━━━━━ Data provided ━━━━━

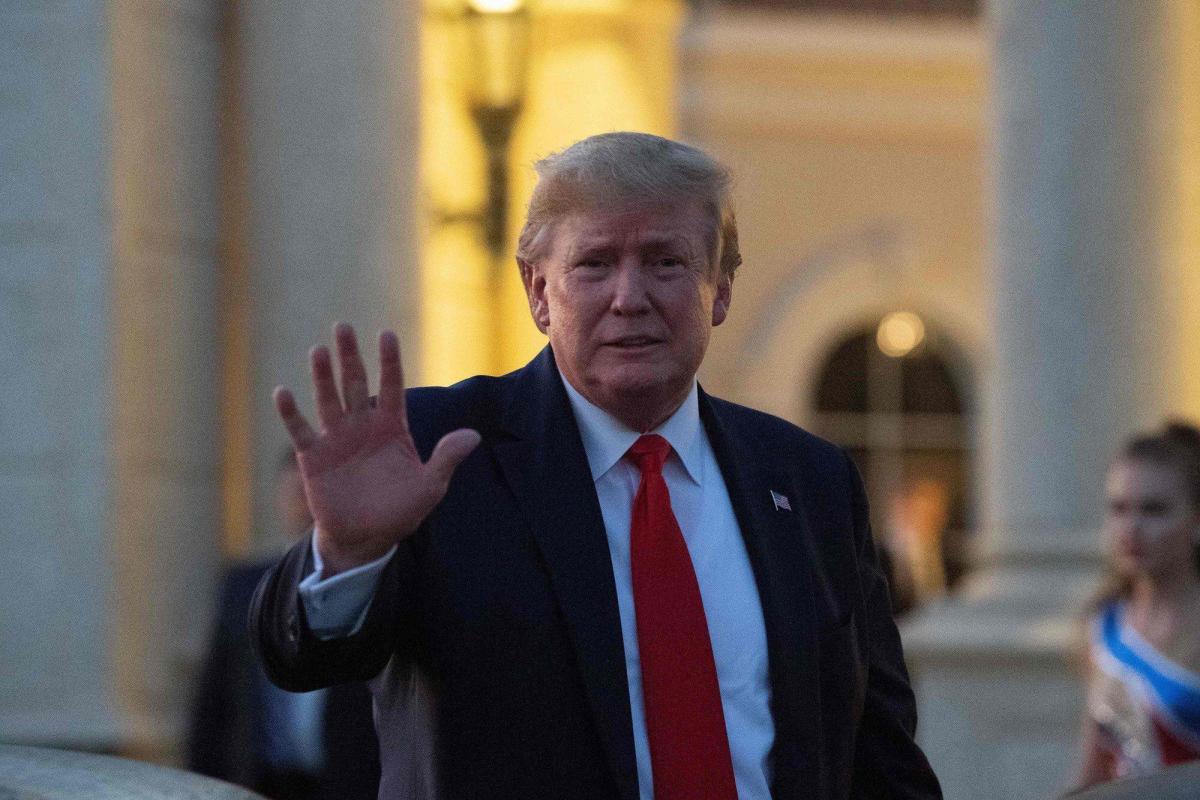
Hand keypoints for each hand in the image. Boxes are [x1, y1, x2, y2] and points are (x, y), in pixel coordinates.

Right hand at [274, 323, 480, 574]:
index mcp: (392, 427)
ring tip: (319, 351)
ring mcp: (337, 438)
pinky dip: (292, 413)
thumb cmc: (400, 511)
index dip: (389, 362)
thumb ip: (446, 458)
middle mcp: (363, 425)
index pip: (391, 387)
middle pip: (355, 384)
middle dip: (350, 356)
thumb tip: (474, 436)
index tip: (386, 334)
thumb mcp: (429, 486)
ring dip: (322, 376)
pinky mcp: (314, 456)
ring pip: (328, 400)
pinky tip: (283, 392)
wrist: (366, 538)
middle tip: (343, 326)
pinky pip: (301, 430)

━━━━━

* **Work instructions**:
Scan the lines above, and whenever one holds the string "middle", copy it.

* **Exercise output**:
middle mcp: (363, 425)
middle pip: (355, 384)
middle dip: (350, 356)
middle tip: (343, 326)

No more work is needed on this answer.